TM We estimate that about $135 million of forex would have been required to produce and supply the above volume s of fertilizers assuming that local capacity is fully utilised before supplementary imports of finished products. Most companies report having secured between 20 to 50% at best of their requirements. It is difficult to say exactly how much each player got as this is not public information except to note that allocations were well below requirements and also the allocations also need to be done in time to prepare for the season properly. Direct forex allocations virtually seized in the second half of the year and most companies were relying on letters of credit by year end, but these were proving difficult to establish as many foreign banks were no longer trusting or accepting guarantees from the country.

ND: What is the current set-up of the country’s fertilizer manufacturing industry?

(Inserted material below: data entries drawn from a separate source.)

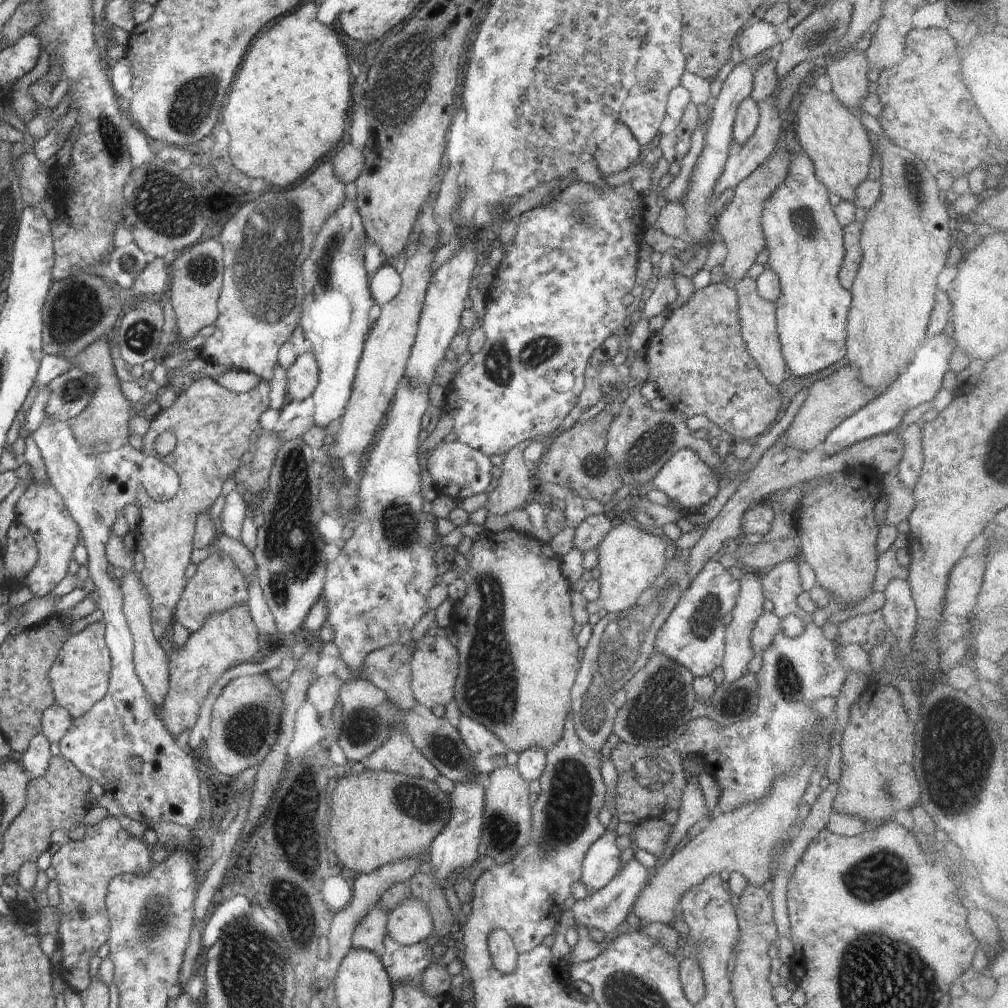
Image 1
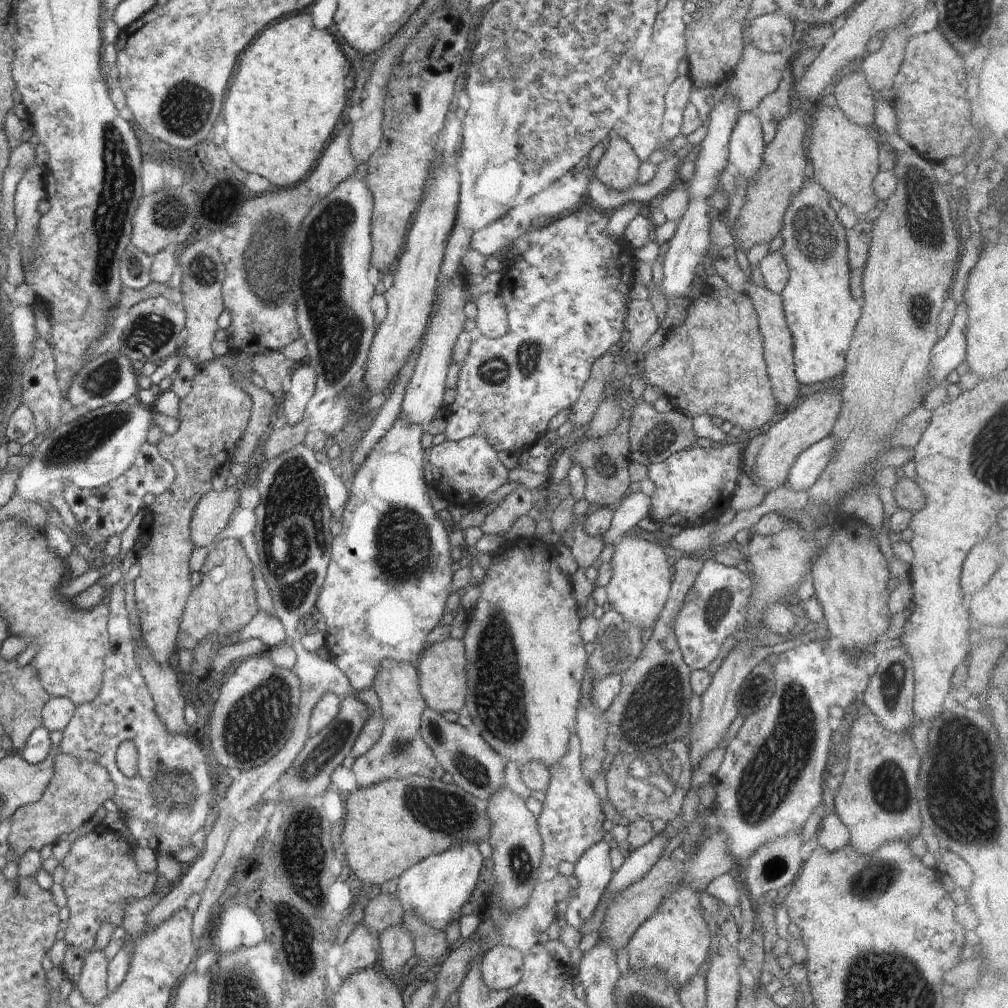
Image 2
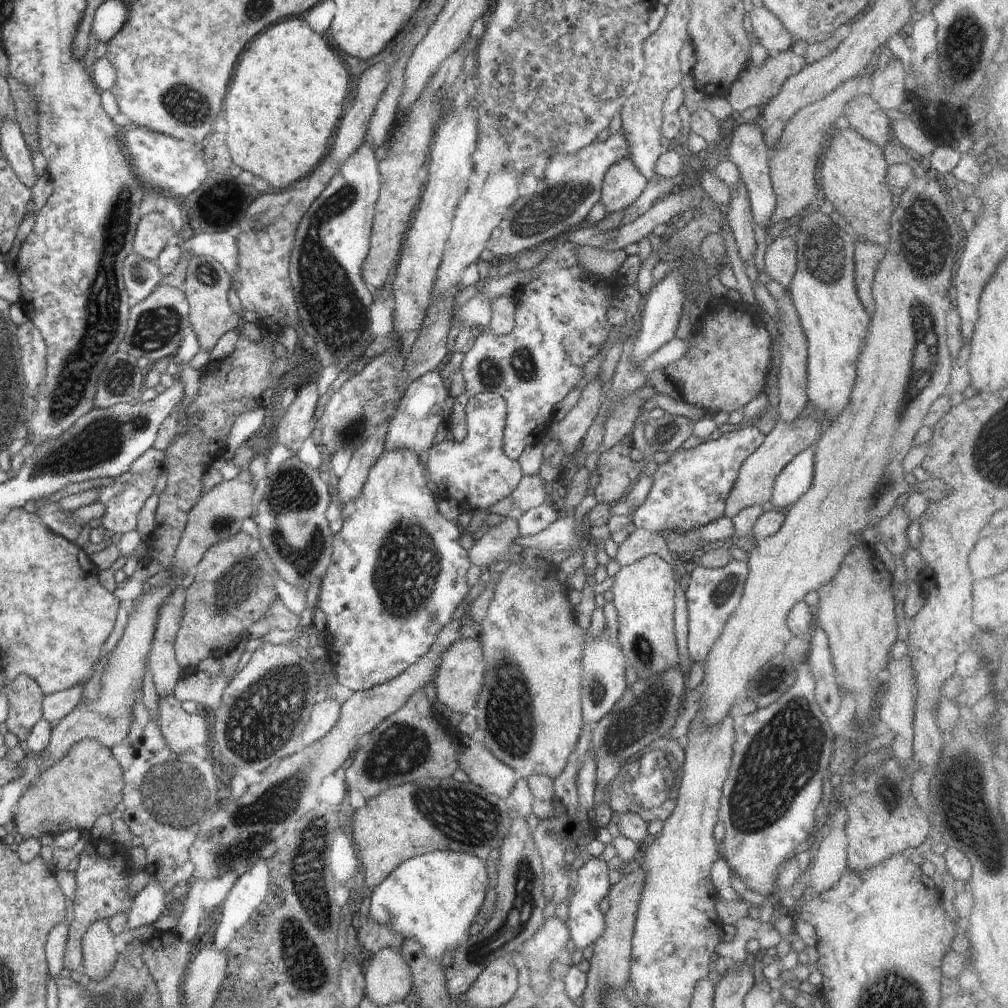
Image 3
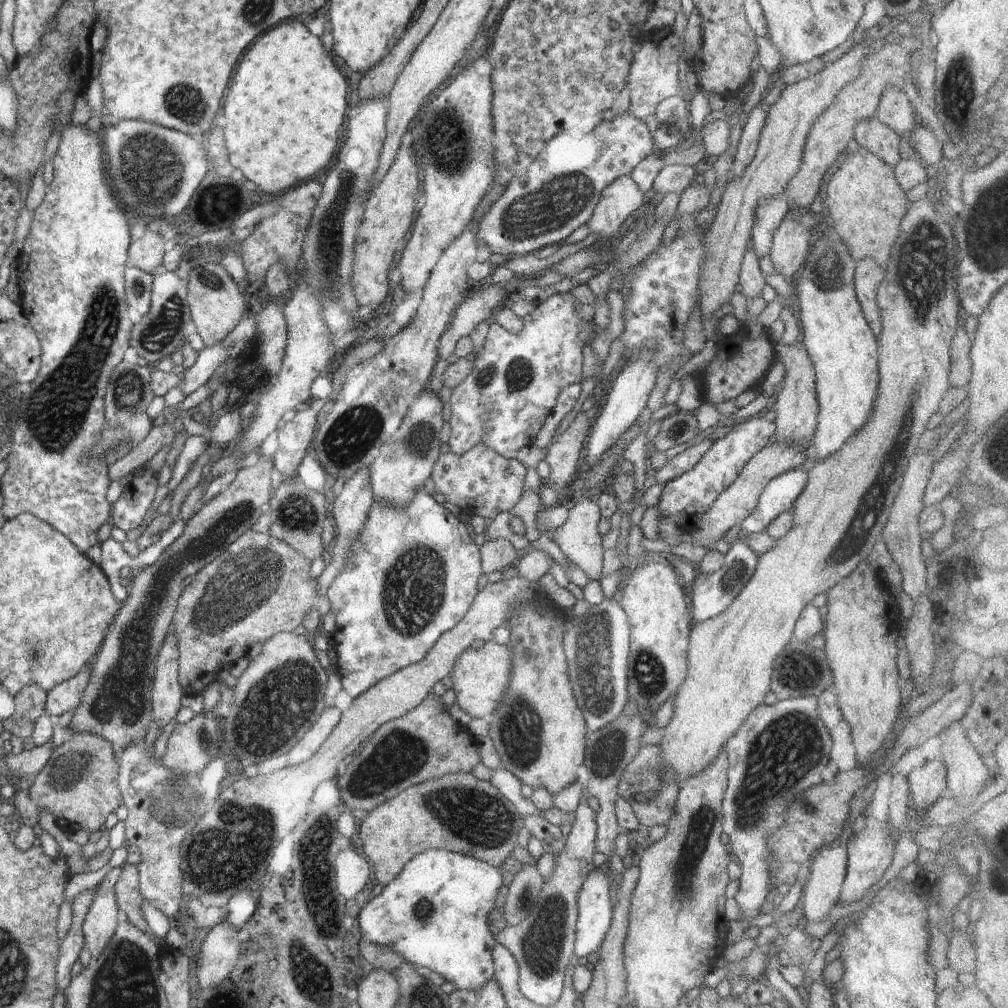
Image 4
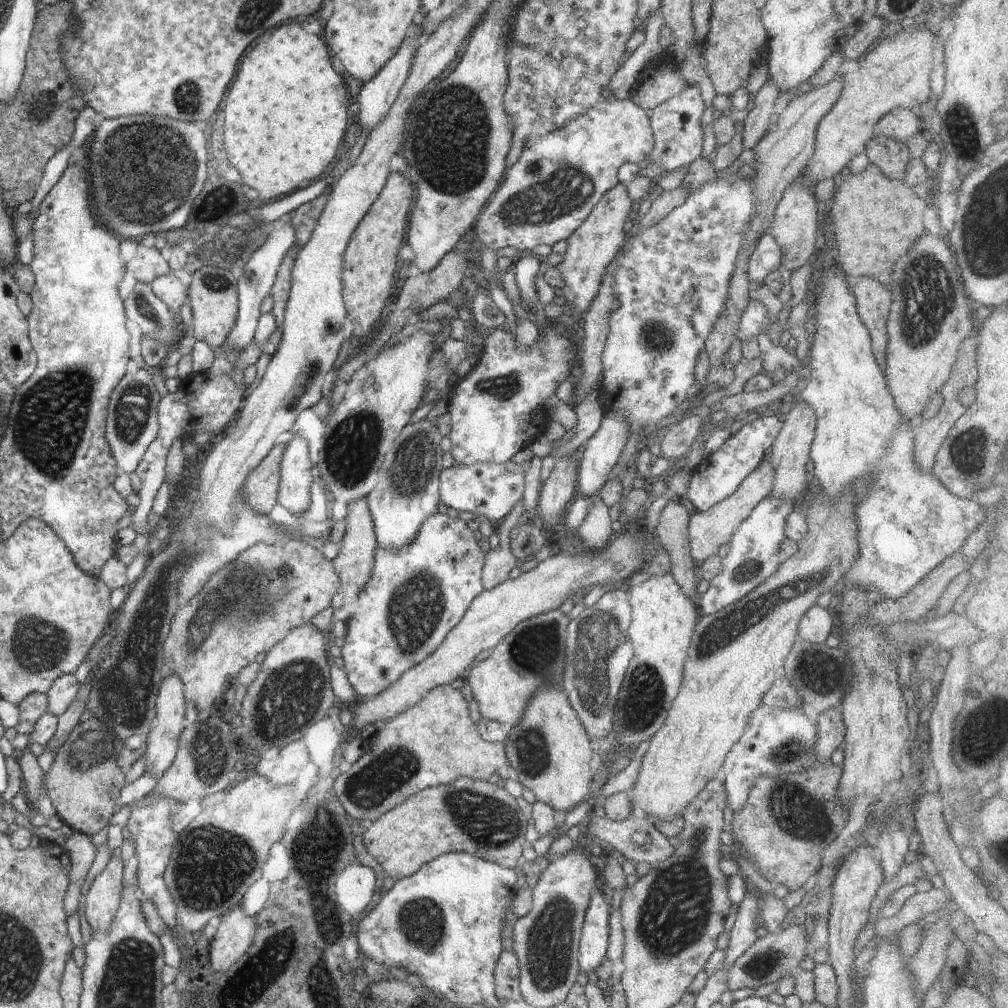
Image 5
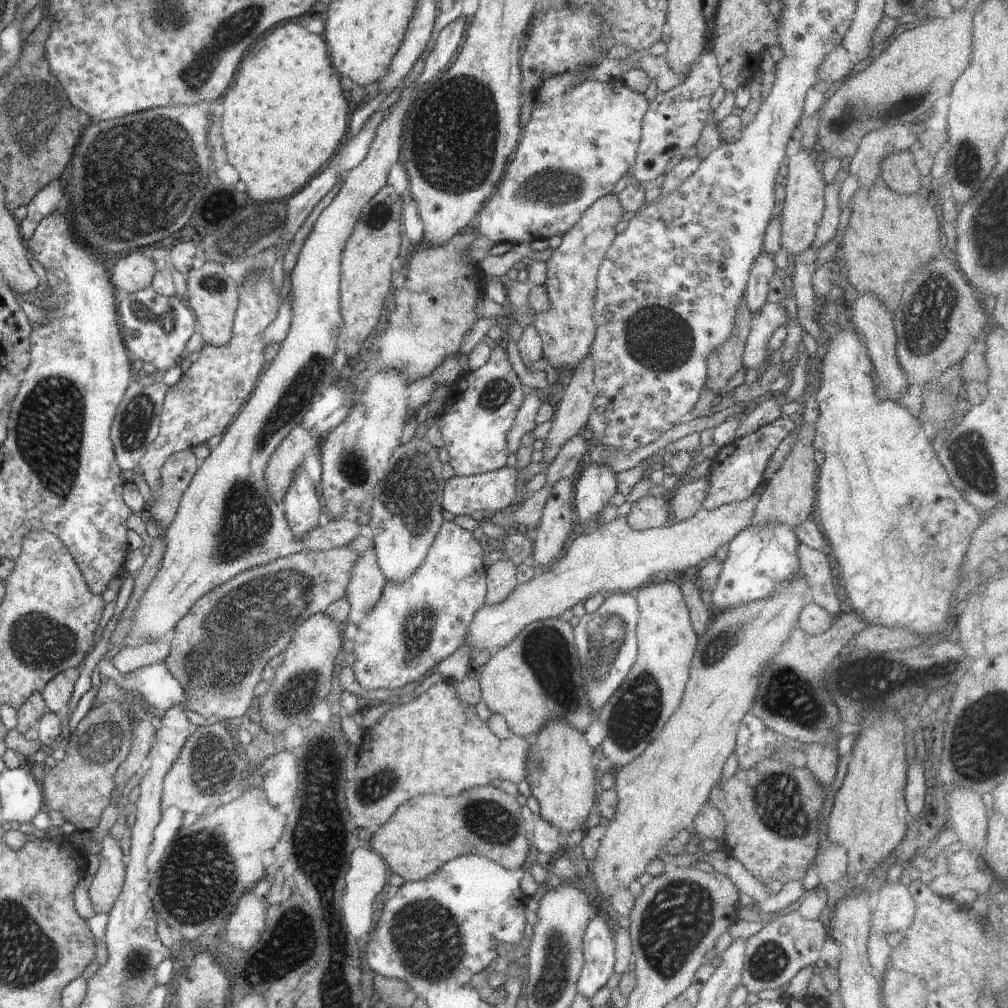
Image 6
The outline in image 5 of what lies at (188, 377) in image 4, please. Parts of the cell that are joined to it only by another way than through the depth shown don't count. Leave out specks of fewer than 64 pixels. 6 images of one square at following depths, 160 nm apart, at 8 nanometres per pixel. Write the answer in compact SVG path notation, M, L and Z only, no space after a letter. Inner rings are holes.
M286 215L274 222L272 232L269 233L263 245L251 254L248 262L242 264L242 275L237 279L237 293L239 296L238 316L234 328L226 337L224 344L219 347L234 351L243 351L254 338L258 318L260 318L260 304L266 296L271 294L275 278L284 260L285 254L291 249L295 242L295 230L290 221L290 215Z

TM: There are now 12 companies with factories involved in fertilizer manufacturing with most of the newer ones being involved in making blended NPK compounds. Out of these, three companies are involved in the primary manufacture of fertilizer raw materials: These are Dorowa Minerals which mines phosphate rock in Buhera, which is in turn converted to fertilizer grade Phosphates by ZimPhos in Harare. Then Sable Chemicals in Kwekwe manufactures AN from imported ammonia following closure of its electrolysis-based ammonia plants two years ago.

At the secondary level, two companies have granulation capacity that is ZFC and Windmill. ZFC and Windmill also operate blending plants. FSG, Omnia, ETG and several other companies operate blending plants whereby granulated materials are physically mixed to make various grades of NPK compounds. The degree of value addition is obviously higher for primary producers.

ND: What has been the impact of government’s decision to suspend duty on fertilizer imports?

TM These days it seems imports are prioritised and even encouraged and government’s recent relaxation of import controls is unfortunate and inconsistent with efforts to save forex or use less of it. We don’t believe this will alleviate fertilizer shortages as there is simply not enough forex to import more and take advantage of these duty suspensions. Focus should be on maximising local production, which is readily available and already established and requires much less forex to produce more. The major cause of the shortages is foreign currency payments to suppliers of raw materials. Conclusion of government contracts in the first quarter and timeous payments to suppliers will allow producers to procure raw materials when international prices are low.

Apart from South Africa, Zimbabwe is the only country in the region that boasts a well-established fertilizer industry whose capacity far exceeds national requirements and supporting it results in a lot of downstream national benefits.